It’s been surprising for me to see how much mental energy changing jobs has taken up–and I haven’t even started the new job yet, but am taking some time off in between. I look forward to settling into a new routine so that some mental space can be cleared again for writing.
Stoicism helped me wrap up matters at the old job. It is methodical, requiring constant tension of the spirit (tonos) and mindfulness (prosoche) to ensure we pursue the right path throughout the day. There are so many opportunities to veer off and take an easier route that serves our immediate needs but serves no one else and even might slight those around us. I borrowed the tonos and prosoche approach as I went through the motions of handing off work, writing up notes and sharing all knowledge I might have accumulated. And even though I find such gestures tiring, I tried to say farewell to a number of people in person (fellow introverts will understand the tiring part).
I noticed an odd feeling of calm when in the evenings I would reflect on the day. Despite nervousness over the change–I’d been at my job for almost ten years–I felt relief that I at least tried to comport myself as I should. Anxiety might be normal but to have no regrets certainly reduces the jitters. After I gave notice I slept better than I had in weeks. For various reasons, personal, professional, and even political, I was ready for a change. I mention all of this merely to show that Stoicism has had an effect on my daily life. I am sure that I would not have had a methodical, ethical, or especially a calming approach to a job change before I starting studying the Stoics.

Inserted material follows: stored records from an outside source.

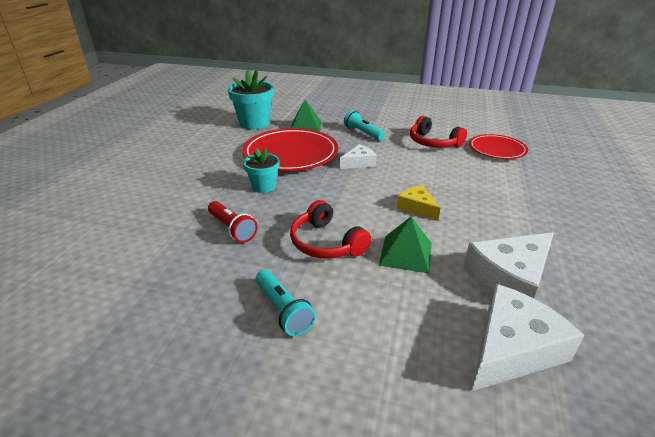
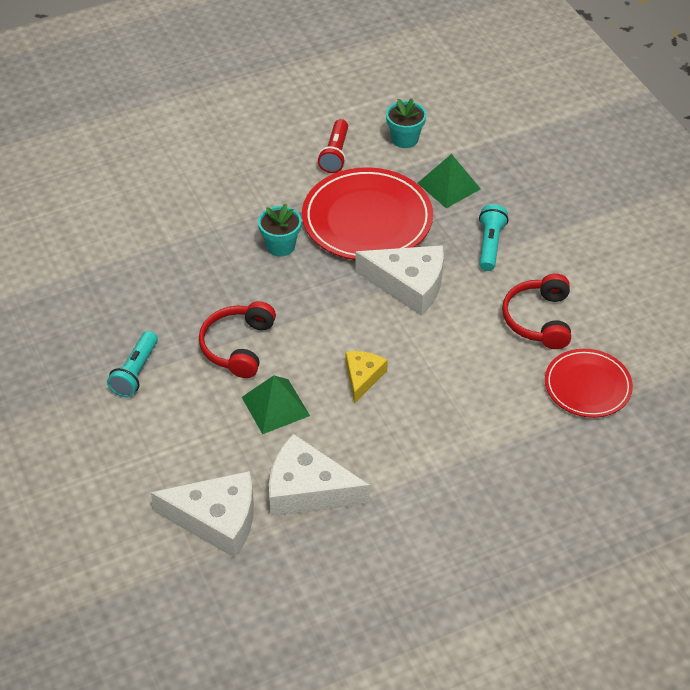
camera: 50 degrees right, 15 degrees up
red flashlight [208,201,258,243] -> red flashlight moved to [318,119,348,173]
turquoise flower pot [228,70,274,129] -> turquoise flower pot [386,98,426,148], size x0.61
white cheese [340,144,377,169] -> white cheese [355,245,444,316], size x1.74

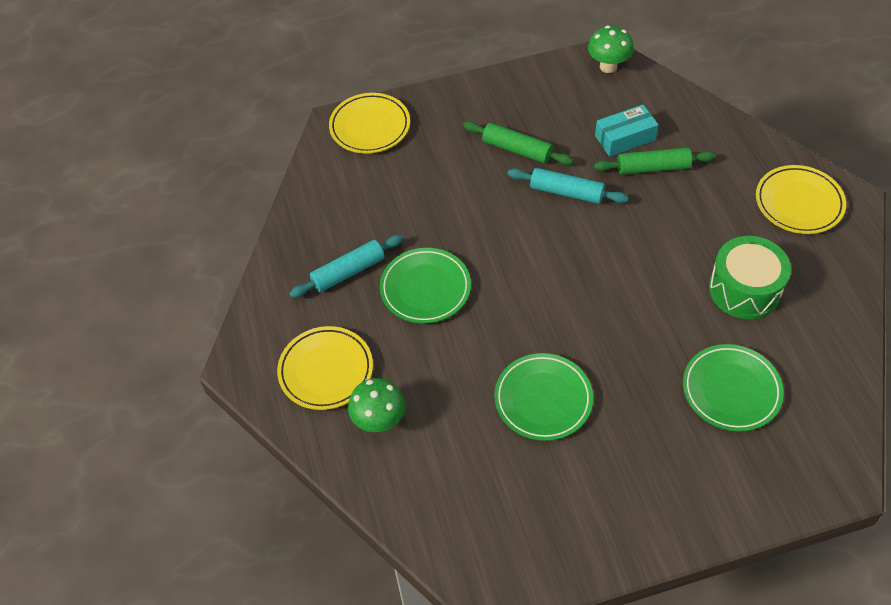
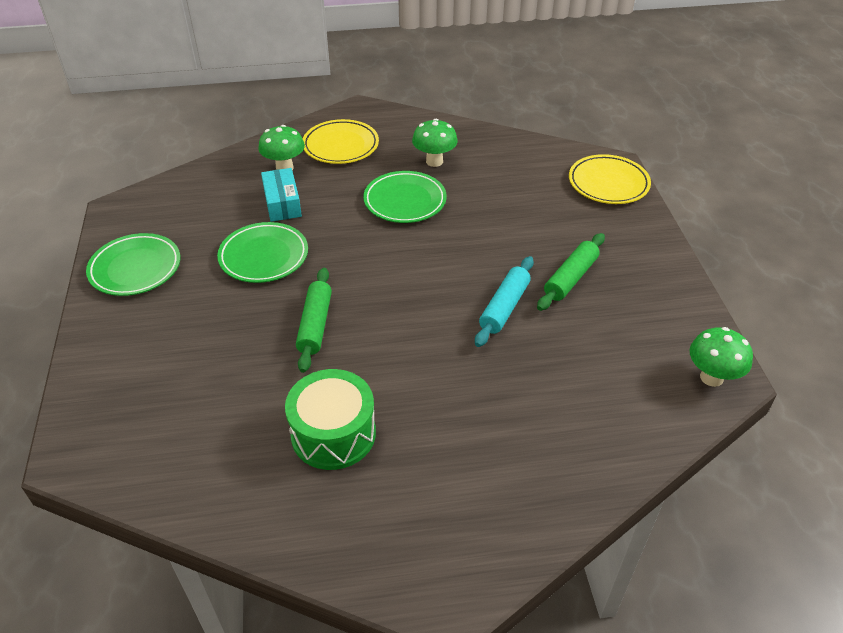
camera: 95 degrees right, 10 degrees down
turquoise rolling pin [289,235,404,298] -> green mushroom [412,119,458,167]
green rolling pin [594,147,716,175] -> green rolling pin moved to [296,268,332,373]
turquoise box [595,105,658,157] -> turquoise box moved to [261,168,302,222]
green plate [683,344,784,432] -> green plate moved to [86,233,180,296]
yellow plate [756,165,846,234] -> none

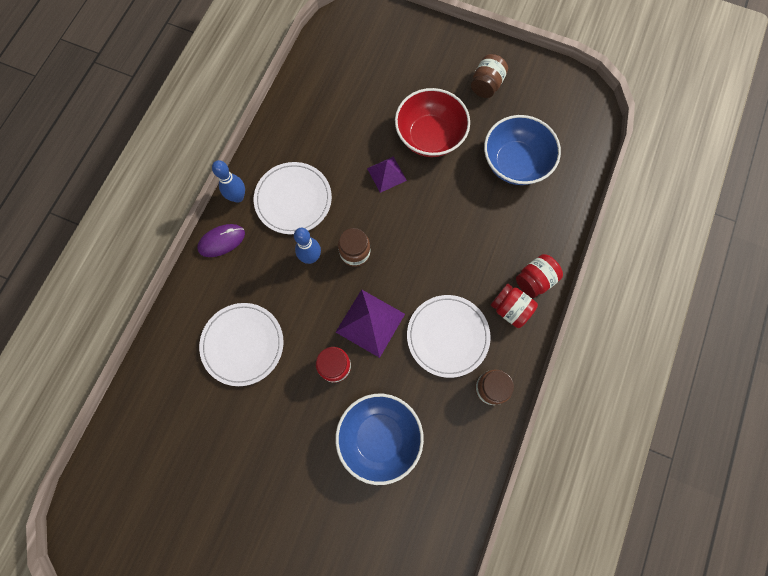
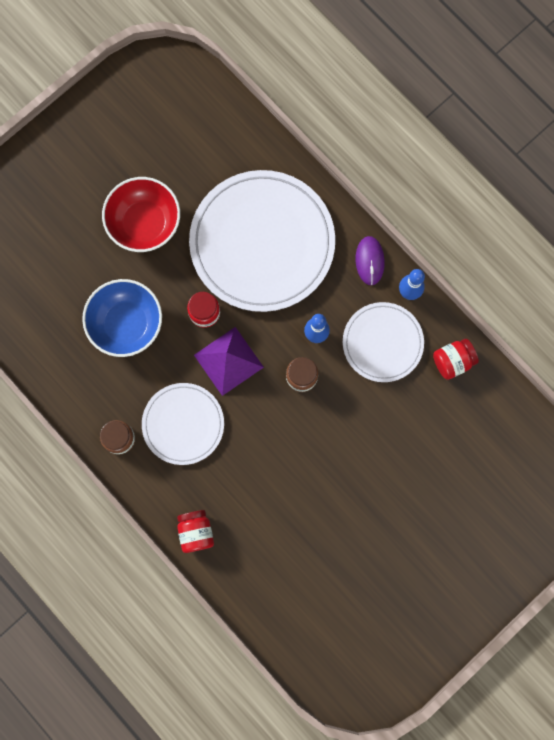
camera: 115 degrees right, 5 degrees up
white plate [199,303,283,386] -> white plate [189,170,335,312], size x1.81
purple pyramid [367,156,407,193] -> none
red bowl [395,88,470,157] -> red bowl moved to [102,177,180,252]
brown jar [471,54,508,98] -> none
blue bowl [484,115,561,185] -> none
red jar [491,283,538,328] -> red jar moved to [433,339,479,380]

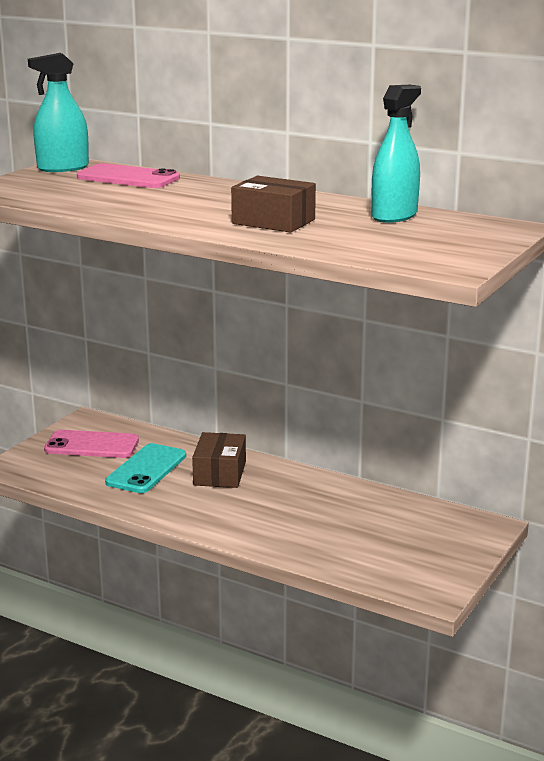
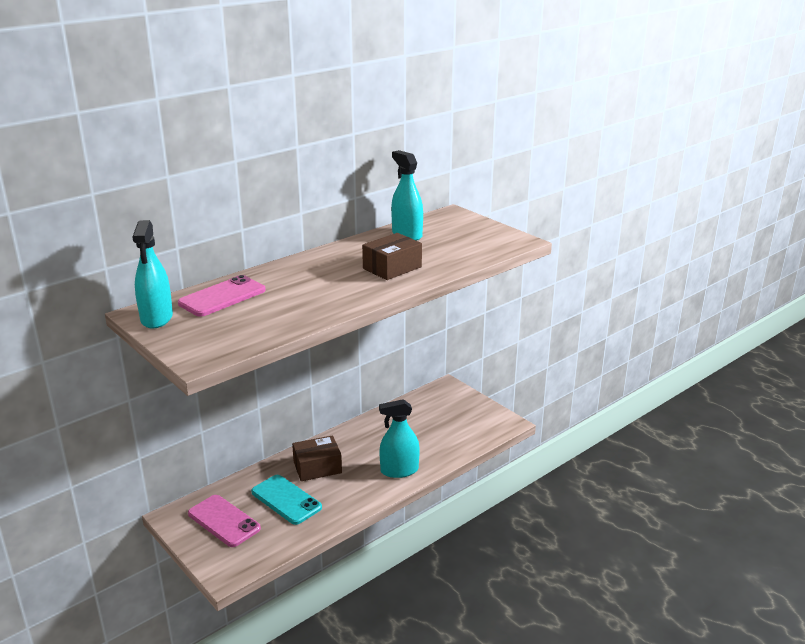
camera: 70 degrees left, 5 degrees up
pink phone [44,430,139,458] -> pink phone turned 75 degrees counterclockwise [188,495,261,547]
brown box [192,432,246,488] -> brown box turned 45 degrees counterclockwise [292,435,342,481]
none -> turquoise spray bottle [379,399,420,478]

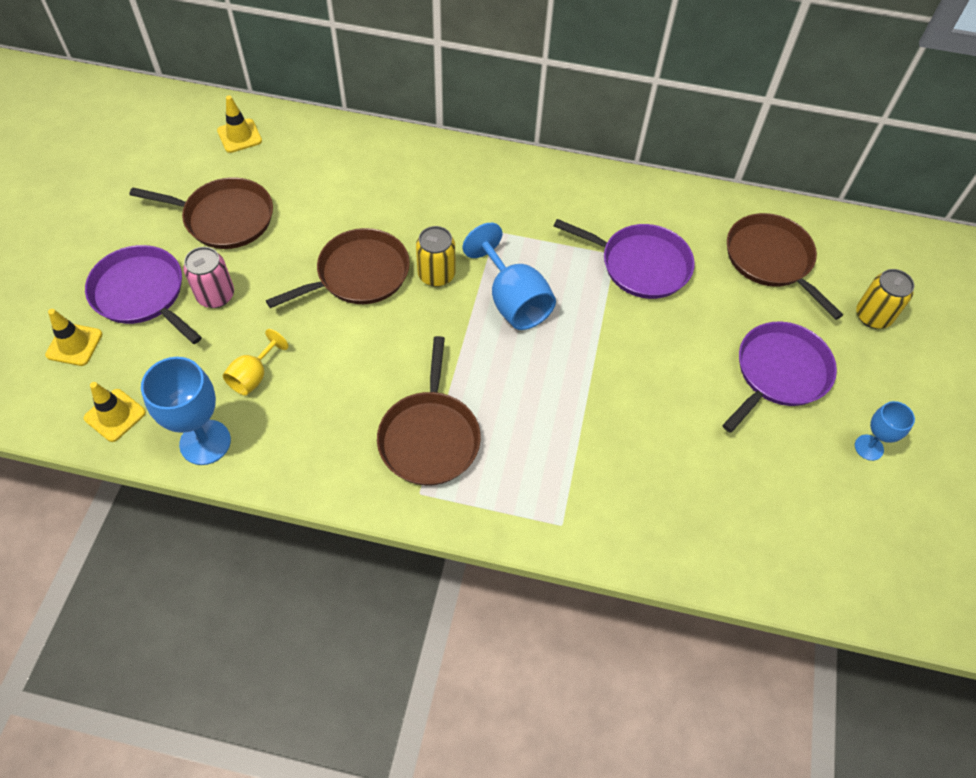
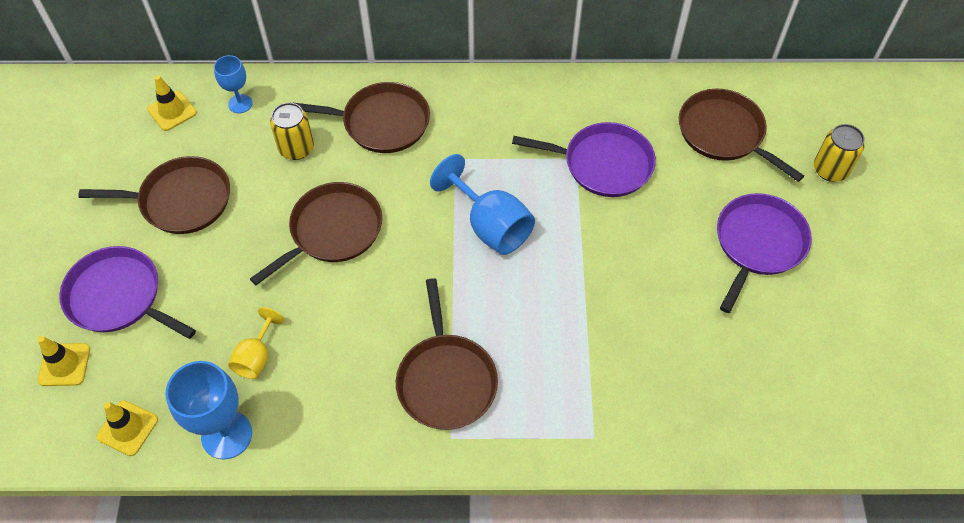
camera: 10 degrees left, 0 degrees up
pink can [183,247,234,308] -> none
yellow can [416,226,455,287] -> yellow can moved to [270,103,314,160]
blue goblet [855,401,915,461] -> blue goblet moved to [214,55,253,113]
none -> brown pan [290,82,430,153]

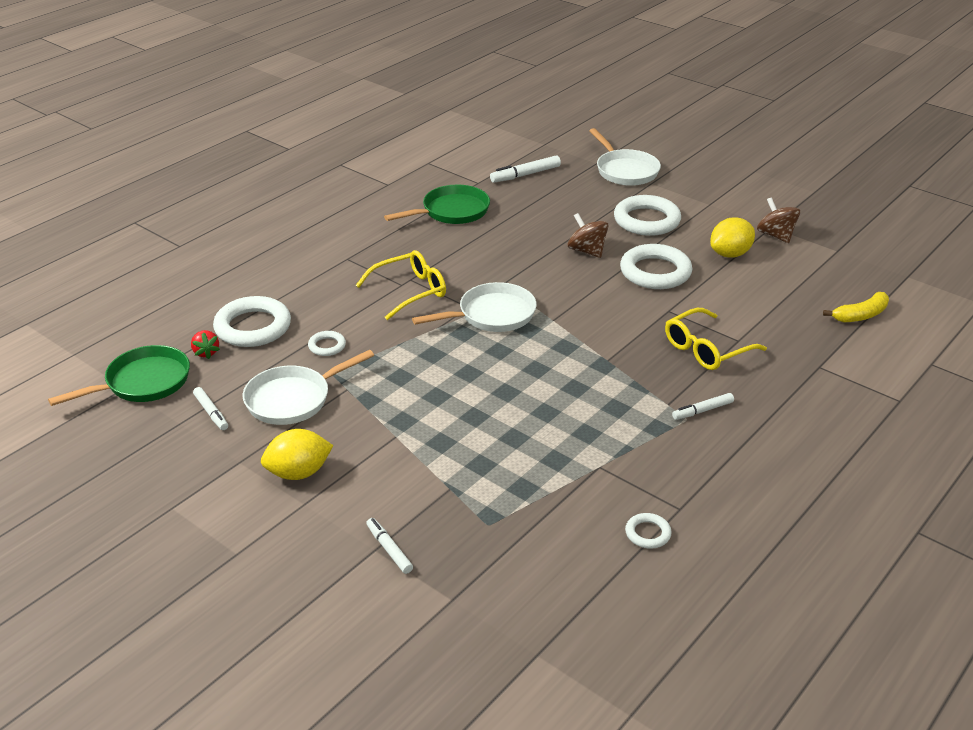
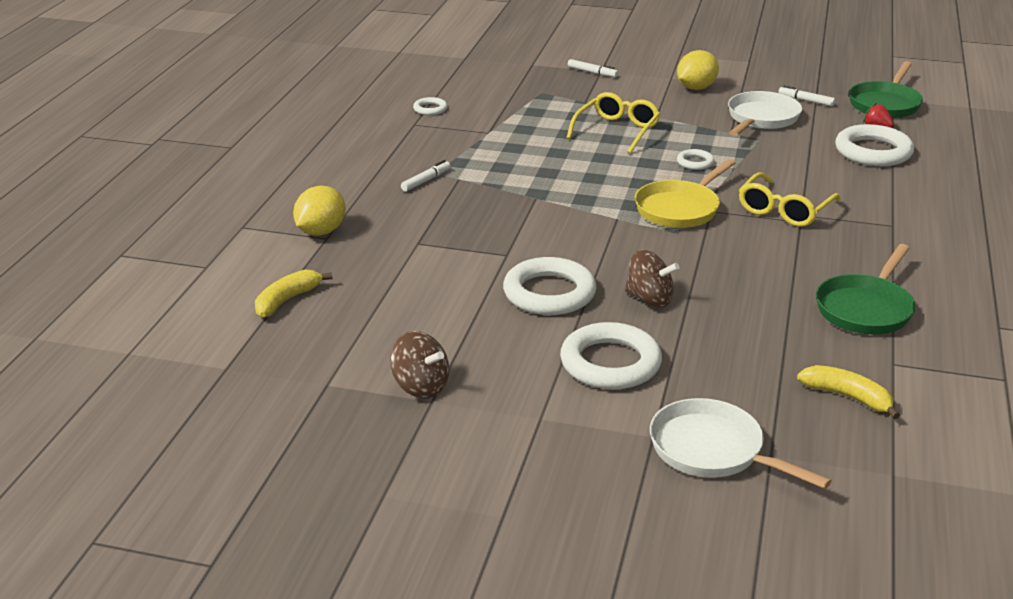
camera: 155 degrees right, 5 degrees down
white ring [308,331,346,356] -> white ring moved to [677,149,715,170]
white pan [412,282,537,332] -> yellow pan [635,159,736,228]
white marker [490,155,561,183] -> yellow banana [797,365,900,419]
yellow glasses [665,308,767,370] -> yellow glasses moved to [567,92,660,154]
yellow lemon [710,218,755,258] -> yellow lemon moved to [293,186,346,236]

I have recently been reading Epictetus’ Discourse 2.16. Unless the Oxford World’s Classics edition is way off, it strikes me that Epictetus was quite amusing. Maybe that wasn’t his intention, but it translates that way to a sarcastic modern reader (me). There is something about the way Epictetus expressed himself that even though he reiterated the same themes throughout the Discourses, one particular turn of phrase can help you understand the point as if hearing it for the first time. For instance, to stress the need for self-reliance,
Can it be that you have no hands, fool? Perhaps God didn’t make any for you? Then sit down and pray that your nose doesn’t run! Or rather, wipe your nose and stop making accusations.
I don’t know why I am so amused by picturing someone sitting and hoping his nose doesn’t run. I even picture the worried look on the man’s face.
Right before this, Epictetus comments on the inevitability of man becoming anxious when he regards external events as bad, or wishes for them, or makes them the main object of his concern. We forget our internal resources, to the point where they effectively cease to exist from being ignored for so long. Some great motivational language:
What, has God given you nothing to help you in this predicament? Hasn’t he given you endurance? Hasn’t he given you greatness of soul? Hasn’t he given you courage? And yet, being equipped with the hands that you have, do you still look for someone else to wipe your nose?
Arguably, having hands is not the same as having courage, or endurance; most people have two hands, but do most people have greatness of soul? It appears Epictetus would say yes. If nothing else, it would help to proceed as if we do instead of sitting around waiting for other people to help us. Other people are certainly externals; chances are, they are also waiting around for someone to help them. Epictetus, while optimistic about humans’ potential for greatness, is at the same time cynical about their misguided focus on things they can’t control:
Come now, show me a single person who cares how he does what he does, and is concerned not about the result that he can achieve, but about the action itself. . . . Show me just a single man, so that I may see that man whom I’ve been seeking for so long, one who is truly noble-minded and gifted; whether he be young or old, show him to me.
As I head into a new job, it will be useful to remember to focus on just doing what I do, and not worrying about results, others’ perceptions, or other things external to me.